What we also need are larger multi-site clinical trials that will confirm efficacy in the end-of-life patient population and provide the evidence we need to really define standards of care and get regulatory approvals to be able to treat patients. There is some work being done to get there but it’s of course much more expensive and harder to put together.

DP: This is the first time we have had a dedicated seminar on psychedelic-assisted at the McGill International Palliative Care Congress. What outcome are you aiming for?

YB: One thing that is really important is to set directions on the kind of psychedelic-assisted therapy we will develop, to ensure that it is informed by representatives from all the cultures that compose our society.
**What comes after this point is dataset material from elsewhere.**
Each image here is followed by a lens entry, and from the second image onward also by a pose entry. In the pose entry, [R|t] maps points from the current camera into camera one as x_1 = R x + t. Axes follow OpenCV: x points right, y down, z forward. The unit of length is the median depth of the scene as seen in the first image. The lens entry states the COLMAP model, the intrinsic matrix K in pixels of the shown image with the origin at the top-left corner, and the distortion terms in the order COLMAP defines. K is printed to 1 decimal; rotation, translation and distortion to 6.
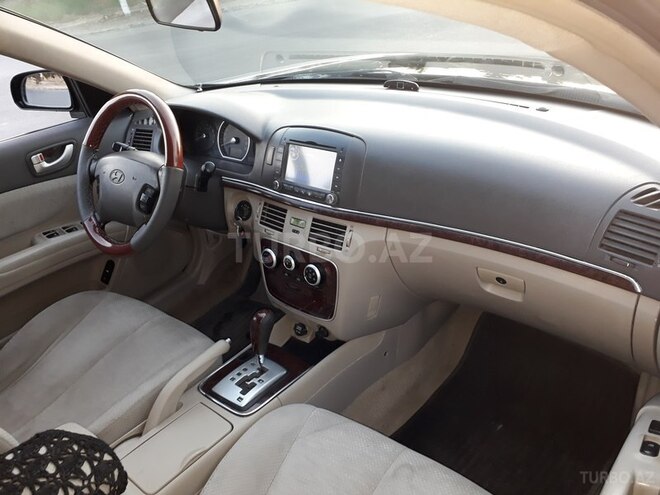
lens RADIAL K [[521.9, 0, 330.6], [0, 521.9, 247.8], [0, 0, 1]] dist [0.021622, -0.032110]
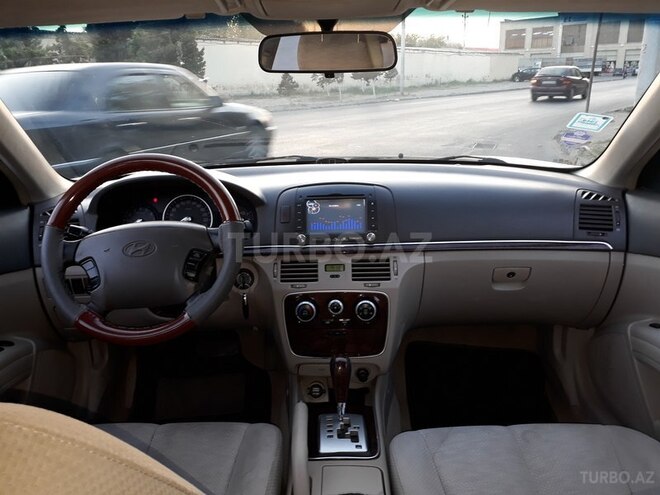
lens RADIAL K [[521.9, 0, 332.7], [0, 521.9, 244.3], [0, 0, 1]] dist [0.021622, -0.032110]
pose [[0.766157, -0.086228, 0.636842, -0.751638], [0.253733, 0.951038, -0.176486, 0.093732], [-0.590443, 0.296803, 0.750523, 0.205074]]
We need to make sure that the evidence we build in psychedelic-assisted therapy reflects the needs of our multicultural population. And what does that entail? How do we need to think about protocols design, about therapeutic process, who is providing the therapy, where, what are the degrees, training and competencies required? My hope is that we can raise these important questions and inspire researchers and teams to have these issues in mind when engaging in research.

DP: We are thrilled that you will be a part of this year’s Congress. Are you looking forward to bringing these important issues to an international audience?

YB: I feel very excited to come. And I feel very excited especially for the palliative care community to have this opportunity, particularly after COVID. Getting together in person as the palliative care community, internationally, is going to feel really good. I am also excited and grateful that the congress is making space for the symposium on psychedelic- assisted therapies with this specific focus on equitability and access.